We may not be able to conclude strictly that the mechanisms of learning in the brain mirror the mechanisms in ANNs, but as the evidence of structural similarity increases, the suggestion of functional similarity becomes a bit more reasonable.

It is worthwhile to recognize the type of data that is provided to the human. There are parallels with the world of machine learning:

Figure 6. Slide presented at NIPS by Facebook AI Chief Yann LeCun (2016). Included it here because I thought it was insightful
If intelligence is a cake, the bulk of the cake is unsupervised learning, the icing on the cake is supervised learning, and the cherry on the cake is reinforcement learning (LeCun, 2016)

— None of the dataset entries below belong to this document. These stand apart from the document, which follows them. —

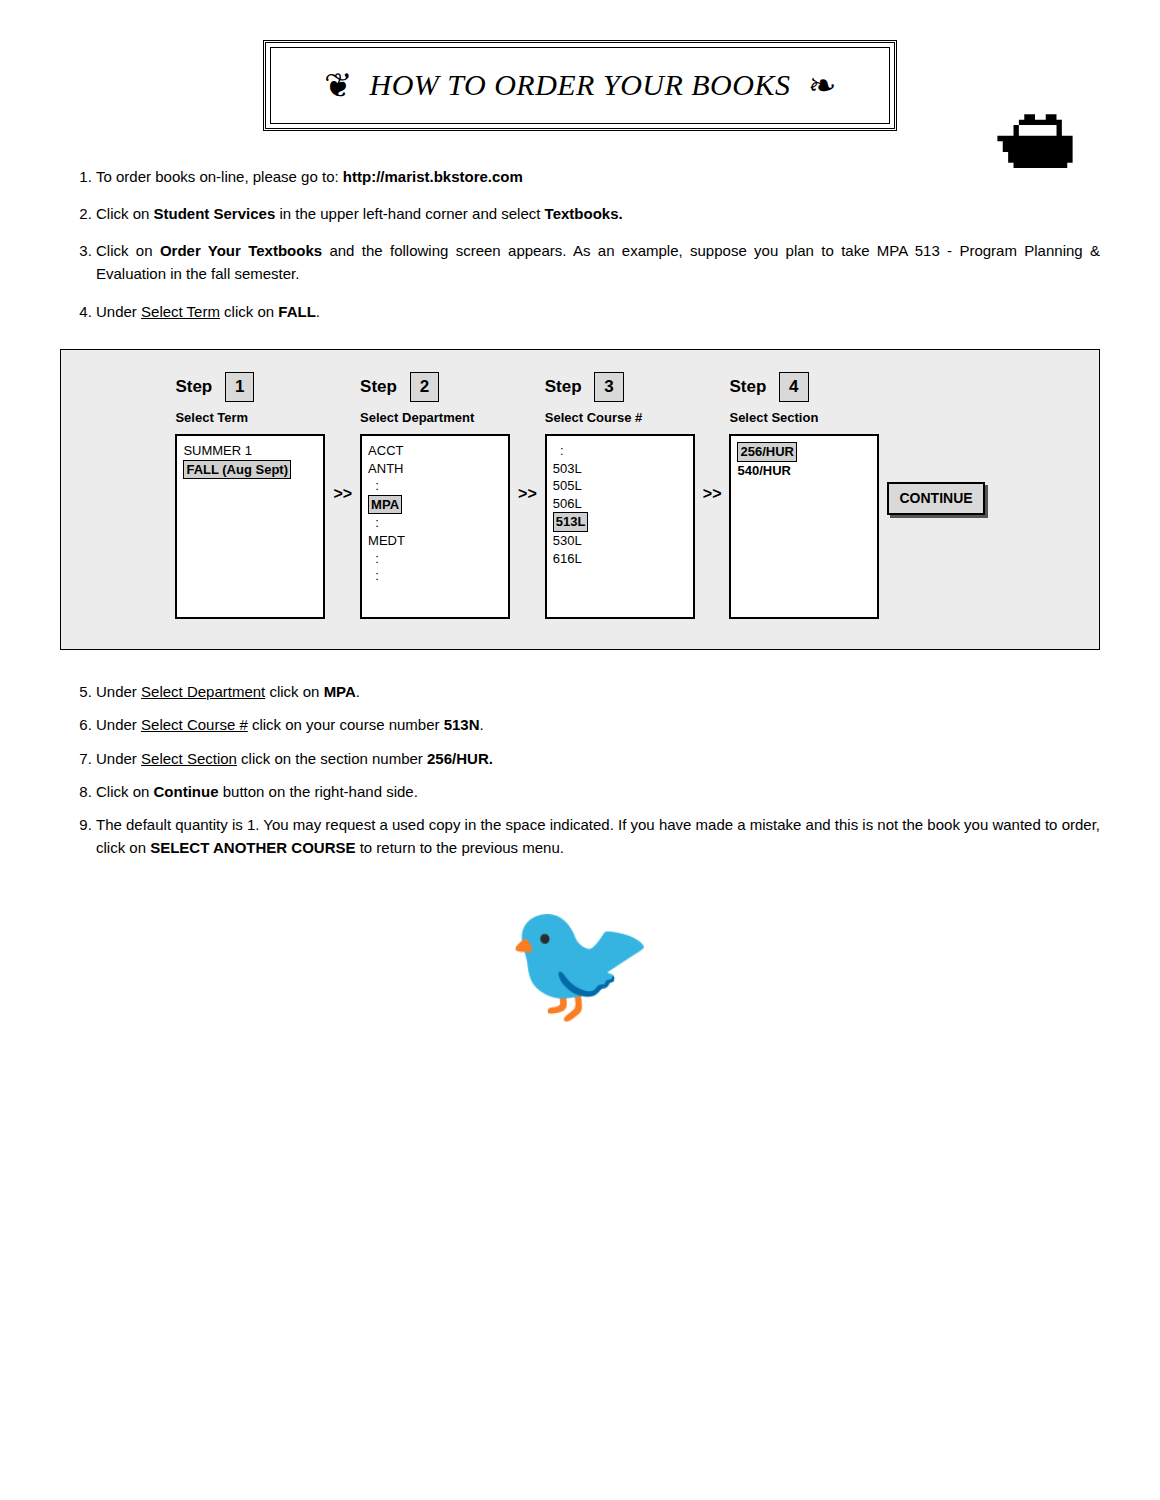❦
HOW TO ORDER YOUR BOOKS
❧
🛳
To order books on-line, please go to: http://marist.bkstore.com
Click on Student Services in the upper left-hand corner and select Textbooks.
Click on Order Your Textbooks and the following screen appears. As an example, suppose you plan to take MPA 513 - Program Planning & Evaluation in the fall semester.
Under Select Term click on FALL.
| Step 1 Select Term SUMMER 1 FALL (Aug Sept) | >> | Step 2 Select Department ACCT ANTH : MPA : MEDT : : | >> | Step 3 Select Course # : 503L 505L 506L 513L 530L 616L | >> | Step 4 Select Section 256/HUR 540/HUR | CONTINUE |
Under Select Department click on MPA.
Under Select Course # click on your course number 513N.
Under Select Section click on the section number 256/HUR.
Click on Continue button on the right-hand side.
The default quantity is 1. You may request a used copy in the space indicated. If you have made a mistake and this is not the book you wanted to order, click on SELECT ANOTHER COURSE to return to the previous menu.
🐦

What LeCun refers to here is how data looks in the real world: the majority is not labelled, and rewards are scarce for the purpose of directing behaviour. And currently, the golden child of the field of AI is convolutional neural networks, an algorithm that relies on a surplus of labelled image data.

Similarly, in the human realm we are provided orders of magnitudes more unlabelled data than labelled data. As deep ANNs progress towards solving unsupervised or self-supervised learning tasks, we might find better parallels with human learning then.

How much do we know about learning?

At the end of the day, we don't have a complete story to tell, though it appears we've made a good start in three different directions. The future of learning more about learning will involve a combination of better tools to observe synaptic structures in the cortex, better metrics to assess biologically-inspired learning models, and emphasis on unsupervised learning in the domain of deep neural networks.

[1]. Bliss, T. V. & Lomo, T. Long-lasting potentiation of synaptic transmission in the dentate area of the anaesthetized rabbit following stimulation of the perforant path. J. Physiol. (Lond.) 232, 331–356 (1973).

[2]. Creutzfeldt, O. D. Generality of the functional structure of the neocortex. Naturwissenschaften, 64(10), 507–517. doi:10.1007/BF00483547

[3]. D. O. Hebb. The Organization of Behavior. Wiley, New York, 1949.

[4]. J. Guerguiev, T. P. Lillicrap, and B. A. Richards. Towards deep learning with segregated dendrites. eLife, 6:e22901

[5]. Marcus, G., Marblestone, A., & Dean, T. (2014). The atoms of neural computation. Science, 346 (6209), 551–552. doi: 10.1126/science.126166

[6]. A. Payeur, J. Guerguiev, F. Zenke, B.A. Richards, and R. Naud. Burst-dependent synaptic plasticity can coordinate learning in hierarchical circuits. BioRxiv, 2020.

[7]. Scala, F., Kobak, D., Shan, S. et al. Layer 4 of mouse neocortex differs in cell types and circuit organization between sensory areas. Nat Commun 10, 4174 (2019). https://doi.org/10.1038/s41467-019-12058-z

[8]. B. Scellier and Y. Bengio. Towards a biologically plausible backprop. arXiv preprint arXiv:1602.05179

[9].M. Schrimpf, J. Kubilius, H. Hong, N.J. Majaj, R. Rajalingham, E.B. Issa, K. Kar, P. Bashivan, J. Prescott-Roy, K. Schmidt, et al. Brain-score: Which artificial neural network for object recognition is most brain-like? bioRxiv (2018), p. 407007

[10]. Xu, C.S., et al., A Connectome of the Adult Drosophila Central Brain. BioRxiv, 2020.